The fact that the home was located in the United States does not alter this opinion.

Subsection 146.01(2)

Paragraph 146.01(2)(b)

Administrative Policy

7 January 2016 External T.I. 2015-0610201E5 F - HBP-Acquisition of a condominium unit

meaning of vacant possession

After referencing the vacant possession test, CRA stated (TaxInterpretations translation):

[W]hen the individual receives the keys to the unit, and the time at which it is agreed with the vendor that the individual can move in, are key factors.

Words and Phrases
vacant possession

Paragraph 146.01(2)(d)

Administrative Policy

5 October 2018 APFF Financial Strategies and Instruments Roundtable Q. 8, 2018-0761541C6 F - HBP withdrawals straddling two calendar years

factors considering in extending period for making backdated withdrawals

At the 2010 APFF Financial Strategies and Instruments Roundtable, a Finance representative indicated that one of the factors which CRA could take into account in determining whether an HBP withdrawal made after January of a year was to be deemed under s. 146.01(2)(d) to have been received at the end of the preceding year, was whether the RRSP balance at that year end was sufficiently elevated to support that withdrawal. If often occurs that a purchase that is made in one year does not close until after January of the following year.

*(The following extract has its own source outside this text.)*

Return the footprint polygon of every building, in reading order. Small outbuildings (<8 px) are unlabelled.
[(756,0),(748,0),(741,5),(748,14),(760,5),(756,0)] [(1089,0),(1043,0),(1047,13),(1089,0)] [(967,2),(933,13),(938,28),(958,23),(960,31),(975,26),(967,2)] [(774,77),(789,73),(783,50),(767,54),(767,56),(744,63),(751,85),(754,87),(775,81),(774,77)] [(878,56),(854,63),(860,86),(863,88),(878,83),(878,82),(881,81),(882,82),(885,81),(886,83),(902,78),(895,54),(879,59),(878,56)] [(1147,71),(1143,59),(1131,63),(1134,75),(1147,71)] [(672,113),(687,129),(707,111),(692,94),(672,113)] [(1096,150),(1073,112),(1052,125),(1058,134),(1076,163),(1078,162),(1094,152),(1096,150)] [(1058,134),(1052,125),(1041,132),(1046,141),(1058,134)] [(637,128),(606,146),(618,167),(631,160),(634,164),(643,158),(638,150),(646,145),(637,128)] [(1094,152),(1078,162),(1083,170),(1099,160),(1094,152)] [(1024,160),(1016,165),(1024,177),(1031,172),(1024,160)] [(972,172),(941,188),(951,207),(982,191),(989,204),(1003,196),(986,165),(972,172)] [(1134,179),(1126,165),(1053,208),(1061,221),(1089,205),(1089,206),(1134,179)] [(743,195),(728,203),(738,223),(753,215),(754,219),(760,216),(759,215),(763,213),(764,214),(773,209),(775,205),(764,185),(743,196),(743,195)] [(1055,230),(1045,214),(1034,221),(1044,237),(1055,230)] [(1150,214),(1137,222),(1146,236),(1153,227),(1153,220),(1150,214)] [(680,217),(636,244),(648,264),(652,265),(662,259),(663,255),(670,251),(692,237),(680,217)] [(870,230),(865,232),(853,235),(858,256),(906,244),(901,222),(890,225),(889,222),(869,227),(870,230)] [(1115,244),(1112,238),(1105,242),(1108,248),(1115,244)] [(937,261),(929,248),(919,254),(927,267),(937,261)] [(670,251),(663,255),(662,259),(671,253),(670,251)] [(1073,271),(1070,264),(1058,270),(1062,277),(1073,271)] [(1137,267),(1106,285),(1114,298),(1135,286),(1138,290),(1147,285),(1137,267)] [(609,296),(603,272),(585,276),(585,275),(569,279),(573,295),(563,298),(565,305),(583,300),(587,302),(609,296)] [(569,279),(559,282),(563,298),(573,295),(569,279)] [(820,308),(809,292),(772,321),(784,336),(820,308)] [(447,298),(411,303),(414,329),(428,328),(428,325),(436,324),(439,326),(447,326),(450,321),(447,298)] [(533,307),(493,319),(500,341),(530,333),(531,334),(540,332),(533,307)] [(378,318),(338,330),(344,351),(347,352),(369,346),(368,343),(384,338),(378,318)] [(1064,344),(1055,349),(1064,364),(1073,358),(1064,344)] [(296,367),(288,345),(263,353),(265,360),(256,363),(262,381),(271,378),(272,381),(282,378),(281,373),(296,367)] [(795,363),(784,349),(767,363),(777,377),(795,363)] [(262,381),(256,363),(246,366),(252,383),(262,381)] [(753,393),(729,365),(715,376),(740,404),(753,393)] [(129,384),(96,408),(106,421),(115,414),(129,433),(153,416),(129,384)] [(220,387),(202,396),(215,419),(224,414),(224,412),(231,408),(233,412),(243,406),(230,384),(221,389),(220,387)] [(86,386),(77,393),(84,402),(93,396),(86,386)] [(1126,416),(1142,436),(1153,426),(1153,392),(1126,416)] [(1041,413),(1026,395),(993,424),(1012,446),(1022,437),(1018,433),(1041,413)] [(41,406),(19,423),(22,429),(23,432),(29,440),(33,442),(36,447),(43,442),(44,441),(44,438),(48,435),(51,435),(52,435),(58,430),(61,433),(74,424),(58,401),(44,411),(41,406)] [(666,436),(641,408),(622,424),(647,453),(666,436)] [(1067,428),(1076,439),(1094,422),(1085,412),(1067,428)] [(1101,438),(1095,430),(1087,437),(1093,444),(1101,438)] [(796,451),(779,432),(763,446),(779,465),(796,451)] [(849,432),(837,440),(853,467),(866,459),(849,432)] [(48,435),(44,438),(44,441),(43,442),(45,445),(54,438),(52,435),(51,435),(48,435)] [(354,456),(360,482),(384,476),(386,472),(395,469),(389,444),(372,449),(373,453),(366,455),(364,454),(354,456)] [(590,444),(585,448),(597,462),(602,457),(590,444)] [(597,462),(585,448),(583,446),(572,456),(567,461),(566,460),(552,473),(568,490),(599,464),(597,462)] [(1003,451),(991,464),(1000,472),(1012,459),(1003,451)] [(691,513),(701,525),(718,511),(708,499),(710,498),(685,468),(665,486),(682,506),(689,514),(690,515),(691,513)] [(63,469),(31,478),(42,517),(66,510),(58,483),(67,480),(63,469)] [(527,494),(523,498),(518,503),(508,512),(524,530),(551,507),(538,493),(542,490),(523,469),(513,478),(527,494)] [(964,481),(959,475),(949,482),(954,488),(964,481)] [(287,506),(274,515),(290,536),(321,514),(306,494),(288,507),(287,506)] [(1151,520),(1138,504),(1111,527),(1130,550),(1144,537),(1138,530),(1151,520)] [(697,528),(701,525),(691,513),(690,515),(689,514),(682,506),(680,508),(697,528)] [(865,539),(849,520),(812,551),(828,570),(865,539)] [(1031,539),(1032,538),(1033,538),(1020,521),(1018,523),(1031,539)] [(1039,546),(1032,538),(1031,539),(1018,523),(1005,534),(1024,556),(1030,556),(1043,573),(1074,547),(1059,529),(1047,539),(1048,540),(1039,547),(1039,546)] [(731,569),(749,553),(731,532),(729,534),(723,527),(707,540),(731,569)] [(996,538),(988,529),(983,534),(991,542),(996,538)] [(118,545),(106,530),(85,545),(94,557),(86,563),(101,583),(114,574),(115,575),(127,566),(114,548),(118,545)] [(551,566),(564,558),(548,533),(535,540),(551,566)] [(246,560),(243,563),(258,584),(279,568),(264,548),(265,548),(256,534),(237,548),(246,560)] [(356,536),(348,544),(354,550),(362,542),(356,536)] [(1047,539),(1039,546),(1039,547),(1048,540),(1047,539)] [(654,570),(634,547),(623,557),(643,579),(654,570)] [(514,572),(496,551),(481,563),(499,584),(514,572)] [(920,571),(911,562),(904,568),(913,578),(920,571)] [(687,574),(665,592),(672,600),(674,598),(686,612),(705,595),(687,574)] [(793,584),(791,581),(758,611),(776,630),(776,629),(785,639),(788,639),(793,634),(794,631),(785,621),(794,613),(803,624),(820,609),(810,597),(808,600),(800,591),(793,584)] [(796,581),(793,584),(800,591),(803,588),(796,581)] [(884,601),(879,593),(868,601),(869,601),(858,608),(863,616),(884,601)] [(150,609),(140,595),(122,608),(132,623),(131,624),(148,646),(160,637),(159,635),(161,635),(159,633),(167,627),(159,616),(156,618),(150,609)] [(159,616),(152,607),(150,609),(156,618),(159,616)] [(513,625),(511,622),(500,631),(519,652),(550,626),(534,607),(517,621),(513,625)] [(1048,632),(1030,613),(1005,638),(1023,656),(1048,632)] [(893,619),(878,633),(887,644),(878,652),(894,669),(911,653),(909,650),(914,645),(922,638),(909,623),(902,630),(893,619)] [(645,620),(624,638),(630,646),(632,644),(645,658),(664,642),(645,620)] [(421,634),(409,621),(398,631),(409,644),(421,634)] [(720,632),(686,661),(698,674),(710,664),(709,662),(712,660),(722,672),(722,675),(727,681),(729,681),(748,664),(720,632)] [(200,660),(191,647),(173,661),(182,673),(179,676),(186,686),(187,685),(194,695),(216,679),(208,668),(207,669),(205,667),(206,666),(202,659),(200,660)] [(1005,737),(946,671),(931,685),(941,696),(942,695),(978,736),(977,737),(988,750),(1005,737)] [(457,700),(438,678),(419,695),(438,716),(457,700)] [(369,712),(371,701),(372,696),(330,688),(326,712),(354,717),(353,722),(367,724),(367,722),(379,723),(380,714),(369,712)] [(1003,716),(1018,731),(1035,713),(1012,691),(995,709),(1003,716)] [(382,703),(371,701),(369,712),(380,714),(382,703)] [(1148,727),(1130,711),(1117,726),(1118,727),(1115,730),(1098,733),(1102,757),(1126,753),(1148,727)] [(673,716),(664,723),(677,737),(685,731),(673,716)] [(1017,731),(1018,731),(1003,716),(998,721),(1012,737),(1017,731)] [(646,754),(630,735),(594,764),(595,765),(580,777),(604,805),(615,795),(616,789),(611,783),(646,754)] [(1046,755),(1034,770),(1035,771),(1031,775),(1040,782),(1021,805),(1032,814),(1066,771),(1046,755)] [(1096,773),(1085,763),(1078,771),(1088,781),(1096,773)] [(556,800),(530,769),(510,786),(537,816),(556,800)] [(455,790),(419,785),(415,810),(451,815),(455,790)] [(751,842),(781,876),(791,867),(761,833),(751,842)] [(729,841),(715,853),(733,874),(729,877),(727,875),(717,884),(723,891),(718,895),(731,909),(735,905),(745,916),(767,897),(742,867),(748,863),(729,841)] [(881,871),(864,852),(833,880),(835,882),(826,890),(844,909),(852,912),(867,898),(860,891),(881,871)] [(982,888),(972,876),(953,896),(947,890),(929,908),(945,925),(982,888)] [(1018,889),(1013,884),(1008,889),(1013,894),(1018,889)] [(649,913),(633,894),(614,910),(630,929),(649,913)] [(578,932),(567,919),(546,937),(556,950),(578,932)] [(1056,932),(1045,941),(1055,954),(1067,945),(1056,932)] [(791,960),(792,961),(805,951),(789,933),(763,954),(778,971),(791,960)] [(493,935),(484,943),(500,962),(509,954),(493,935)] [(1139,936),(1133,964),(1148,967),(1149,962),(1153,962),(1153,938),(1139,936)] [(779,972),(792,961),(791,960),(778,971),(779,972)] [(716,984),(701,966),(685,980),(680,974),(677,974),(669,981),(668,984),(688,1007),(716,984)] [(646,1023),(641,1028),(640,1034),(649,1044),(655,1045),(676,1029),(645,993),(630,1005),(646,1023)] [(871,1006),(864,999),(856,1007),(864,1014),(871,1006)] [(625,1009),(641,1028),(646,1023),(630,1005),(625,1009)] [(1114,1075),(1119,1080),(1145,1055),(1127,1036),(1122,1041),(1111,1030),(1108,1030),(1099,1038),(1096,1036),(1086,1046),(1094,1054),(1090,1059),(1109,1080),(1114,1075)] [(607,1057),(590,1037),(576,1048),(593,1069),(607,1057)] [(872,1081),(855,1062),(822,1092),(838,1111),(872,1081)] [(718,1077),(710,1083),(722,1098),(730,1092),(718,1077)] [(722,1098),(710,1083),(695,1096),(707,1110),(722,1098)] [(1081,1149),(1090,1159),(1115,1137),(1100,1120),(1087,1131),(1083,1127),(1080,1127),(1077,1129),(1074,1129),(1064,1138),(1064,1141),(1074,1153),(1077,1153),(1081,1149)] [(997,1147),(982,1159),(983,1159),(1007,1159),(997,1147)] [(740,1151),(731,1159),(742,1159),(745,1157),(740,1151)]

If the RRSP balance on December 31, 2017 is sufficient to cover the RRSP withdrawal subsequent to January of 2018, will CRA automatically apply its discretion under s. 146.01(2)(d) such that the withdrawal is deemed to have been made at the end of 2017; and which other factors if any does CRA take into account in exercising that discretion? CRA responded:

The mere fact that, in the situation described, the RRSP balance at December 31, 2017 is sufficient to cover the RRSP withdrawal made in 2018, at a time that is after January 2018, would not, in itself, be sufficient for that Ministerial discretion to be automatically applied, since only a full examination of the facts and circumstances of a particular situation can permit the exercise of that discretion.

In exercising her discretion, the Minister may consider, in addition to the RRSP balance at December 31, 2017, the dates on which the amounts required for withdrawal were contributed and the reasons for the withdrawals being made over a period that straddled two calendar years. However, this is not an exhaustive list. …

HBP participants who withdraw over more than one year will generally be contacted by the CRA to confirm details of their participation.